Registros extraídos de una colección
<<<<
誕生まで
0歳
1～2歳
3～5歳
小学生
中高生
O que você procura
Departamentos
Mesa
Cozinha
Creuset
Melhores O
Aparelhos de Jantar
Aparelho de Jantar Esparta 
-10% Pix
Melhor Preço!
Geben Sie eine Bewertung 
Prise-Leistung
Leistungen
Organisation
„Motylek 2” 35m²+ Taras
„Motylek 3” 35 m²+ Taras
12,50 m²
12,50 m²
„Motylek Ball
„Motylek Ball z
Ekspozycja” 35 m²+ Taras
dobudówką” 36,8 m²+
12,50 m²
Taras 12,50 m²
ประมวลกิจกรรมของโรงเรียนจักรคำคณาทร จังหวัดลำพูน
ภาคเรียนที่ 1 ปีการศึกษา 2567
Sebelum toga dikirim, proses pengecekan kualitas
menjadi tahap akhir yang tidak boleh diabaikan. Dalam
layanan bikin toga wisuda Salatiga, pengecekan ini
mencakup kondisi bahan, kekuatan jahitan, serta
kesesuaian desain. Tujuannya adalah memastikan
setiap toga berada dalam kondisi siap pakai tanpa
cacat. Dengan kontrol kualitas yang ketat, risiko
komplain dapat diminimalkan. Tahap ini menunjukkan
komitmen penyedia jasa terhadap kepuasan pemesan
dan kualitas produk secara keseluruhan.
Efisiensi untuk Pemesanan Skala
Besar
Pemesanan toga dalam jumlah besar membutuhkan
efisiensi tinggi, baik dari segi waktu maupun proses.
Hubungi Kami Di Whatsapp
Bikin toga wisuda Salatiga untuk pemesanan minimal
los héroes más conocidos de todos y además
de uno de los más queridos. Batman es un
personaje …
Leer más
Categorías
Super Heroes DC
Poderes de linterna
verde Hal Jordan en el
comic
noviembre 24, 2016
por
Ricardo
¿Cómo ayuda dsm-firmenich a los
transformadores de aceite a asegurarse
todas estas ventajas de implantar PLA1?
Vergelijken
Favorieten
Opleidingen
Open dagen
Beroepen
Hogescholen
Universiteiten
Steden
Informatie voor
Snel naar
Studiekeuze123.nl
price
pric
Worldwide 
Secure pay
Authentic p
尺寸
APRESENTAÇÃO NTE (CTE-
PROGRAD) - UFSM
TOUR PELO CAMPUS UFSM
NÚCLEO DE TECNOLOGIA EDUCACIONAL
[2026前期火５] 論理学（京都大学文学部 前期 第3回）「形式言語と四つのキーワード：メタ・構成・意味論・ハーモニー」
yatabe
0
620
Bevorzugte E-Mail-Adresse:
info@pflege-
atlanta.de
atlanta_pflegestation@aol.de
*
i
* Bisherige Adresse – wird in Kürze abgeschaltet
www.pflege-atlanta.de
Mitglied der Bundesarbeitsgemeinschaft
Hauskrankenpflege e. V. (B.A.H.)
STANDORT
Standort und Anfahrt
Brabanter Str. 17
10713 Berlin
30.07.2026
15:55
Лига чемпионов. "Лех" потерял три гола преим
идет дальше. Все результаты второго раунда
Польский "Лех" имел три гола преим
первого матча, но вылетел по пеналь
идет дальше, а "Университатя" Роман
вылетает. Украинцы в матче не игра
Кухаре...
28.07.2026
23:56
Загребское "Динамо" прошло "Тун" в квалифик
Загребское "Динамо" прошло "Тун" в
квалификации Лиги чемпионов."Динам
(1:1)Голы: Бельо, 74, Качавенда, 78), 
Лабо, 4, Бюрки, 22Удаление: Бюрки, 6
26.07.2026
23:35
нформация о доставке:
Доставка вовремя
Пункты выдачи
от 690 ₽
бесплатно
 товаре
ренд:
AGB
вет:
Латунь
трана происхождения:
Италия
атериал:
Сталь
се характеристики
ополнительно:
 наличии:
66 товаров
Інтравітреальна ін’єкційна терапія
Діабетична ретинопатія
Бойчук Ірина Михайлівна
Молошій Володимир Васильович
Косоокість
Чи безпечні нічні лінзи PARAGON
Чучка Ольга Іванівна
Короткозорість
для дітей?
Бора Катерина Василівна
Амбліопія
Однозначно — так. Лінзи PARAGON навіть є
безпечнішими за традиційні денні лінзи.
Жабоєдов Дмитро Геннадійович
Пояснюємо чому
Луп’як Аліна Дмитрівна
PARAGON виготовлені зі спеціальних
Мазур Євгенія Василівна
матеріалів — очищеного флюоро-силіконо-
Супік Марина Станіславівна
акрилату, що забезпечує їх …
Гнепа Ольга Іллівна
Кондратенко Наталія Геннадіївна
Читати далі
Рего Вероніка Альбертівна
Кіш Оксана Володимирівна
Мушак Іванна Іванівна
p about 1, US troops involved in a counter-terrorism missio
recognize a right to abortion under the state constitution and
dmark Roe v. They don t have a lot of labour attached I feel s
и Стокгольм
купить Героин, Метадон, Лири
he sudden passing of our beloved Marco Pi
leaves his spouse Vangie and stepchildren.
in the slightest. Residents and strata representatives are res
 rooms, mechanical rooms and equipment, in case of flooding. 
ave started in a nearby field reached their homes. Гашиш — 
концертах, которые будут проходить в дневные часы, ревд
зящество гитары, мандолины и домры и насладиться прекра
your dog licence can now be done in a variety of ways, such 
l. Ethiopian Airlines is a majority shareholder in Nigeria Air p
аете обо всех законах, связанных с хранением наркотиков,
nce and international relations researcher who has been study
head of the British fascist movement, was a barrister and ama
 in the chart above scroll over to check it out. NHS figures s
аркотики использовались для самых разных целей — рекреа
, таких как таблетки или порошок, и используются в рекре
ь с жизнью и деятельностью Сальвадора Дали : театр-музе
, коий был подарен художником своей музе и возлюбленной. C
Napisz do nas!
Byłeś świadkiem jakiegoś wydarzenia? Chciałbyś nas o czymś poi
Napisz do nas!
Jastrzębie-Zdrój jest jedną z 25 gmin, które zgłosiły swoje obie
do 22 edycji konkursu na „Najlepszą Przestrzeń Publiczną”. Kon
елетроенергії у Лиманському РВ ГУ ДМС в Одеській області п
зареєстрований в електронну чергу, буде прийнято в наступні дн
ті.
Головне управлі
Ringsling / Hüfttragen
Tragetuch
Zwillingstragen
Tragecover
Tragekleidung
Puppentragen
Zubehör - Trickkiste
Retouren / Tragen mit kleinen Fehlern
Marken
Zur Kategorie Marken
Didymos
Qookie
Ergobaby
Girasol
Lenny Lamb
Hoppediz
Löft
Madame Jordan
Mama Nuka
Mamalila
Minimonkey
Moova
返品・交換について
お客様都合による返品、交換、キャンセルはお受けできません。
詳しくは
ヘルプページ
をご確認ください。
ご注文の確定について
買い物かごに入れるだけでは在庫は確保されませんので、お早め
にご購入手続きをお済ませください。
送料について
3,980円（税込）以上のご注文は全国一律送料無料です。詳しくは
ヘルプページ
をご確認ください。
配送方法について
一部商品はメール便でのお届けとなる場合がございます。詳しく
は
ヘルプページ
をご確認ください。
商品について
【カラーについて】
>>>>
• _TAREA ESCRITA_
¿Puedes imprimir sin cambios el tramo de los datos que va desde el comienzo hasta la línea que contiene "mencakup kondisi bahan, kekuatan", con ambos extremos incluidos?

• _RESPUESTA AL EJERCICIO_
誕生まで
0歳
1～2歳
3～5歳
小学生
中高生
O que você procura
Departamentos
Mesa
Cozinha
Creuset
Melhores O
Aparelhos de Jantar
Aparelho de Jantar Esparta 
-10% Pix
Melhor Preço!
Geben Sie eine Bewertung 
Prise-Leistung
Leistungen
Organisation
„Motylek 2” 35m²+ Taras
„Motylek 3” 35 m²+ Taras
12,50 m²
12,50 m²
„Motylek Ball
„Motylek Ball z
Ekspozycja” 35 m²+ Taras
dobudówką” 36,8 m²+
12,50 m²
Taras 12,50 m²
ประมวลกิจกรรมของโรงเรียนจักรคำคณาทร จังหวัดลำพูน
ภาคเรียนที่ 1 ปีการศึกษา 2567
Sebelum toga dikirim, proses pengecekan kualitas
menjadi tahap akhir yang tidak boleh diabaikan. Dalam
layanan bikin toga wisuda Salatiga, pengecekan ini
mencakup kondisi bahan, kekuatan jahitan, serta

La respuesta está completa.